Distress investors often prefer to acquire a troubled business through an asset purchase styled as a sale of all or substantially all of the company’s business under §363 of the Bankruptcy Code “free and clear” of all liabilities, liens, claims and interests against the seller, usually including any legacy obligations. In fact, unfunded pension and retiree health obligations are a frequent driver of the so-called 363 sales. But as demonstrated by the recent ruling against Japanese firm Asahi Tec1 following the 363 sale of its U.S. subsidiary Metaldyne, the Pension Benefit Guaranty Corporation (PBGC) will assert unfunded pension liability against members of the bankrupt seller’s control group, even if they are domiciled offshore.

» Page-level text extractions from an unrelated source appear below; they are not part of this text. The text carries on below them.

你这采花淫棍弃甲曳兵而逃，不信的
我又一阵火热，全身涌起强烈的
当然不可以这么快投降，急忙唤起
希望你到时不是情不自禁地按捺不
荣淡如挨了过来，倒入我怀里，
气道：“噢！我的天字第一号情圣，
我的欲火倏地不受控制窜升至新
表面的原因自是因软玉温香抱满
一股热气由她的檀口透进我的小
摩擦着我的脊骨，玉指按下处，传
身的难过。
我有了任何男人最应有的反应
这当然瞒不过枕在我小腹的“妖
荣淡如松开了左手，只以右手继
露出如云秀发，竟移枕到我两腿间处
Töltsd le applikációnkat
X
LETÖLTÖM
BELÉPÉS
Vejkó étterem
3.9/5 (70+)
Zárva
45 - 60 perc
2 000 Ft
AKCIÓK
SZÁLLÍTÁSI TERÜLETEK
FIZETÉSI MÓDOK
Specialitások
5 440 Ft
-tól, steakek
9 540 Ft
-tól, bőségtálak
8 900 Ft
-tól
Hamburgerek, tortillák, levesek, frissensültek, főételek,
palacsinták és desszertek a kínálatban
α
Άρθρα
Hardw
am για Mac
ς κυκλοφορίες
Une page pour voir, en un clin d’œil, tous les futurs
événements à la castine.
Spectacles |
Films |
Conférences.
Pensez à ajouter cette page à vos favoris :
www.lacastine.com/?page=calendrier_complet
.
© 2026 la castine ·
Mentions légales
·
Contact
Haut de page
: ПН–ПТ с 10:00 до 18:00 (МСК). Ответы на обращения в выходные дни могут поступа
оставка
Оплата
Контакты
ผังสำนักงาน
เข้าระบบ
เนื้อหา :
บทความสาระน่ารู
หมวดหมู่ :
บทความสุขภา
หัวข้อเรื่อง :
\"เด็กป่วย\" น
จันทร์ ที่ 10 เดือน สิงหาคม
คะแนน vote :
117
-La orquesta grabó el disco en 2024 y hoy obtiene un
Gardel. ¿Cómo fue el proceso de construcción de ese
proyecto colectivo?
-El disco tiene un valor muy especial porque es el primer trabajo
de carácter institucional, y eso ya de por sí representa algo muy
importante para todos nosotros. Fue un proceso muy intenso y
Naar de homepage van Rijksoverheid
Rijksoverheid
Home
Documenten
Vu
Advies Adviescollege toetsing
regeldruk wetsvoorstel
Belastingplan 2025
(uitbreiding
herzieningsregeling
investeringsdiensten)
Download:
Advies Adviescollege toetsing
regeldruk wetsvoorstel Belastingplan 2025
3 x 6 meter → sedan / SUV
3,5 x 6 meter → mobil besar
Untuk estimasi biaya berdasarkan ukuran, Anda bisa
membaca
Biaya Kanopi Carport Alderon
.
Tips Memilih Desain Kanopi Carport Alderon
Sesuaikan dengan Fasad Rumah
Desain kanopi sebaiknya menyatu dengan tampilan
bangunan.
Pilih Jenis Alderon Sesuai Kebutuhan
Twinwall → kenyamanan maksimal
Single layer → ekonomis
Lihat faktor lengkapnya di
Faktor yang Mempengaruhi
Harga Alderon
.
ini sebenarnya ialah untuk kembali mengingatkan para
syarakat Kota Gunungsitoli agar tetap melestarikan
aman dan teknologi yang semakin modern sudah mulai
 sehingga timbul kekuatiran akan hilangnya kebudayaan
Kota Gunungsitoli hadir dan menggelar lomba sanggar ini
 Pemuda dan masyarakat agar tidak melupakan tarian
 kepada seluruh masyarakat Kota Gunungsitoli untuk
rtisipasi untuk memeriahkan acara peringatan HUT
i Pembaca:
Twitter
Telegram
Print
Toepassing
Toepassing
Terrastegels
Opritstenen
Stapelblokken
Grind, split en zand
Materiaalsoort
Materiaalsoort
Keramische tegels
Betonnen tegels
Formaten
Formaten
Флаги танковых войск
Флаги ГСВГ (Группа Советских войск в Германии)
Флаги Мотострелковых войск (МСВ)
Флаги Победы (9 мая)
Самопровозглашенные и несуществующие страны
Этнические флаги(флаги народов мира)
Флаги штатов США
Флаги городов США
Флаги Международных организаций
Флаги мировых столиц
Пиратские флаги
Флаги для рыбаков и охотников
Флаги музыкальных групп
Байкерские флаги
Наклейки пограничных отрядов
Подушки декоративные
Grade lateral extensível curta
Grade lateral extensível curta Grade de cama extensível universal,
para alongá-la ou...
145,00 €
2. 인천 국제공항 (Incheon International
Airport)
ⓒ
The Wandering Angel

According to the PBGC 2012 Annual Report, as of Sept. 30, 2012, PBGC’s single-employer insurance program had a negative net position or “deficit” of $29.1 billion, meaning that for U.S. participants in the single-employer program, there exists $29.1 billion in unfunded liabilities. Similarly, the multi-employer program had a deficit of 5.2 billion.2 Not surprisingly, remediation and active management of this liability is a focus for the PBGC. The PBGC is asserting claims for the termination liability as well as the surcharge or special premium for attempting to discharge pension plan liability through a bankruptcy case.3 The Asahi Tec ruling, when coupled with the earlier Sun Capital4 and Oneida5 rulings, underscores the determination of the PBGC to assert liability against affiliates looking to not only the extent to which affiliates controlled and may have actively managed the bankrupt seller, but also the extent to which offshore affiliates subjected themselves to U.S. jurisdiction during the acquisition and ownership process.